By Don Hutchinson and guest blogger Rick Hiemstra, Director of Research, The Evangelical Fellowship of Canada

The Evangelical Fellowship of Canada (EFC) does not generally engage in the number crunching of the government budget process. Biblical principles inform us, and the EFC’s Centre for Faith and Public Life applies those principles to concepts for public policy initiatives that we believe to be of benefit to the nation. Canada is facing the dual challenge of being recognized by other governments as a leader in the midst of a worldwide economic crisis and maintaining the strong foundation that underlies that leadership through sound governance of the economy at home. Canada’s ability to lead on the international stage is dependent upon, and cannot take away from, consideration of the people and principles that have landed the nation in that leadership role. For that reason, the EFC decided to make a submission in the federal pre-budget consultation process – based on principles rather than numerical recommendations – and we have been invited to appear before the House of Commons Standing Committee on Finance to engage further in the conversation.

As the Government of Canada seeks to set a course for the future through the priorities of the 2012 federal budget, the EFC has urged the Government to consider and address three key building blocks of our nation: families; compassion; and, charities. The stability of Canadian families underlies and evidences the stability of the nation. Our long history of compassion toward the less fortunate, at home and abroad, testifies to the heart of the Canadian people. Canadian charities have been significant in the development of Canada’s health, education and compassionate response mechanisms and continue to be vital to the life of Canadians and Canadians’ expression of compassion toward those in need. We will briefly consider each of the three – families, compassion and charities – in a series of blogs beginning with this one: FAMILIES.

The Bible teaches that the family is to provide physical, emotional and spiritual care for its members as it prepares them to serve God, other persons (including civic responsibilities in municipality, province and nation), and creation. In this way, the family is a microcosm of a healthy society. Families have been and remain the cornerstone of any successful nation, but even a rock can be eroded and lose its structural integrity. As every Canadian knows, given time salt can be as destructive as a sledgehammer.
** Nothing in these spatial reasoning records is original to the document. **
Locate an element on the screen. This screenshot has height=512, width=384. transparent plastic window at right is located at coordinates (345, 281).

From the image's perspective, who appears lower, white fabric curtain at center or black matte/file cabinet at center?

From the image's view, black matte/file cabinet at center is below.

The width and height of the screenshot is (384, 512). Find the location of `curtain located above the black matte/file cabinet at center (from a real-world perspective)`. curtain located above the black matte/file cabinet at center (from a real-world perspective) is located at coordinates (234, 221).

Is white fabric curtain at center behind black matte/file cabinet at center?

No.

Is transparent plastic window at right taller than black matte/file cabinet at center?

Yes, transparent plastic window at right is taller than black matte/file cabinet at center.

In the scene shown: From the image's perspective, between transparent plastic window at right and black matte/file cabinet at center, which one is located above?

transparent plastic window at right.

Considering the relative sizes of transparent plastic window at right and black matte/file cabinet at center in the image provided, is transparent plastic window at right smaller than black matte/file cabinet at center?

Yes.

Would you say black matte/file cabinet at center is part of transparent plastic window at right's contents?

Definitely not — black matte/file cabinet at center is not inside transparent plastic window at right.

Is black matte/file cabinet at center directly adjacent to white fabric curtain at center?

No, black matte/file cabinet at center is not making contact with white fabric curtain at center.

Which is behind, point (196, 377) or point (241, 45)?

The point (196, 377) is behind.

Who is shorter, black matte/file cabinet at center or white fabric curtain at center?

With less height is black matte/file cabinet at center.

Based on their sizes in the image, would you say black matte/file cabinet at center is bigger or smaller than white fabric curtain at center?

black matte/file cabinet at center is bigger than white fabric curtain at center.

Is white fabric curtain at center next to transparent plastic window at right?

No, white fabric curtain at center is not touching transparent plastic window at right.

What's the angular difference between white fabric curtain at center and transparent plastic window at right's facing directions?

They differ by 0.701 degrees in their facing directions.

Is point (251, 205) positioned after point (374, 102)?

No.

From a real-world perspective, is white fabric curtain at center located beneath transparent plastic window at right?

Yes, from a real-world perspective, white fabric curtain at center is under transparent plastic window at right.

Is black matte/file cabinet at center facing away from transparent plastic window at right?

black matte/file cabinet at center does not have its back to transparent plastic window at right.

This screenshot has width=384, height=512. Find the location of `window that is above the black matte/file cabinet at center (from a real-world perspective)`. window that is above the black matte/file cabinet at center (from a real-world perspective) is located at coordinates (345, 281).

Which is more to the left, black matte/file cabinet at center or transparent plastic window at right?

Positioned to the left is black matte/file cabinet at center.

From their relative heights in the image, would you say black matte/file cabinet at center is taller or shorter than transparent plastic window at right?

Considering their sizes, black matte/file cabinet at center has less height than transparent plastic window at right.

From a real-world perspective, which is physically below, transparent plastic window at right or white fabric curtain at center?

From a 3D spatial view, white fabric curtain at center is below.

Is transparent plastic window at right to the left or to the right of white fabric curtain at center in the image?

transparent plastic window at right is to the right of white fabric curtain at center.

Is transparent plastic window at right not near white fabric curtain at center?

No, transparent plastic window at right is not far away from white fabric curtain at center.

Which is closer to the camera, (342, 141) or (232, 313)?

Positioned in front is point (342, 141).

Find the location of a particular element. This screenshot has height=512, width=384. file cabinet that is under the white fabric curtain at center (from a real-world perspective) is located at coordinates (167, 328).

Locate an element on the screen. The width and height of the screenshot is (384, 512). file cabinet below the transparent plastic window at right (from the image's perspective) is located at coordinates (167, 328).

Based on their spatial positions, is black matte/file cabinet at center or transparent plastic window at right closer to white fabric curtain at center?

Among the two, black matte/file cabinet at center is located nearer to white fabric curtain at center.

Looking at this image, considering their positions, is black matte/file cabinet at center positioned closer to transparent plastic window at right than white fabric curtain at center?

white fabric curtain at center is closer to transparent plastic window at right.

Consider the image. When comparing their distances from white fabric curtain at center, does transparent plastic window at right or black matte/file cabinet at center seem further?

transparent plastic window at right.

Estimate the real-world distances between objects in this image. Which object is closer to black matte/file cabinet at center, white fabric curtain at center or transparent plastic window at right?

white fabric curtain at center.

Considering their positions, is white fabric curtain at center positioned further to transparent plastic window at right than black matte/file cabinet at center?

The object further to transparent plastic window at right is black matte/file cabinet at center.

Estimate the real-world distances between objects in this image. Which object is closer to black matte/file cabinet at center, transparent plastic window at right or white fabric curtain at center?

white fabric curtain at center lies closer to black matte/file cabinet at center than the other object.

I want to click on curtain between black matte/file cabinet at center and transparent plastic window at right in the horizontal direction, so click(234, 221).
Canadian families are facing mounting challenges in the early twenty-first century, including the fiscal realities of a challenging economy. We know that the primary stressor on marriage, and by extension the family, is money. Many Canadian families have experienced increasing expenses while either having wages frozen or salary increases that don’t keep up with inflation. Progressively eroding the family budget have been: increases in municipal, provincial and federal taxes and premiums; rising costs of housing and associated expenses such as electricity, telephone service and internet access; and, the realities of climbing prices for food, gasoline and other staples.

The Conservative Party of Canada’s campaign platform from the 2011 federal election proposed the “Family Tax Cut” as a form of household income splitting that will be available when the federal budget is balanced. Current tax laws penalize single income families – the very ones who often struggle the most financially – by requiring them to pay up to 37% more than dual income families earning the same amount (see “Taxing Families: Does The System Need an Overhaul?”, The IMFC Review, Spring/Summer 2008). However, Canadian families are facing pressure today and balancing the budget is an aim for 2014-15 and goal for either 2015-16 or 2016-17, depending on cost savings that can be found in the interim.

Canadian families need the relief today. The EFC has encouraged the government to take this initiative immediately and to give serious consideration to expanding the initiative to a full family household income splitting initiative as supported in the analysis of Jack Mintz, summarized in “Taxing Families”:

Canada has an ambiguous approach to family taxation and no clear application of principle has evolved over time. This has resulted in inequitable tax treatment for families with the same earning power. Raised 40 years ago by the famous 1966 Carter Report, which argued for equal treatment for families, still today, a single-earner family pays much more tax than two-earner families. This is an issue that should be corrected, and this can best be achieved by providing opportunities for families to split in­come more readily.

Government has been, but should not be the beneficiary of fiscal imbalance in household income earners. Income splitting ought to be available to all Canadian families – dual income and single income, those with children (or other dependants) and those without – as a measure of economic fairness. In the current economy, it will also help many who have seen their wages stagnate and then experience erosion by inflation. It could well keep several families from being forced to remove their children from after school activities, such as sports and arts programs; finding themselves unable to keep their homes; or slipping into the ranks of Canada’s working poor, lining up at food banks and soup kitchens to make ends meet.

Keeping Canada’s families strong financially will keep Canada strong. Community, school and church have our parts to play in securing the strength of Canadian families. We call upon the Government of Canada to do its part as well. The economic health of the nation depends on it.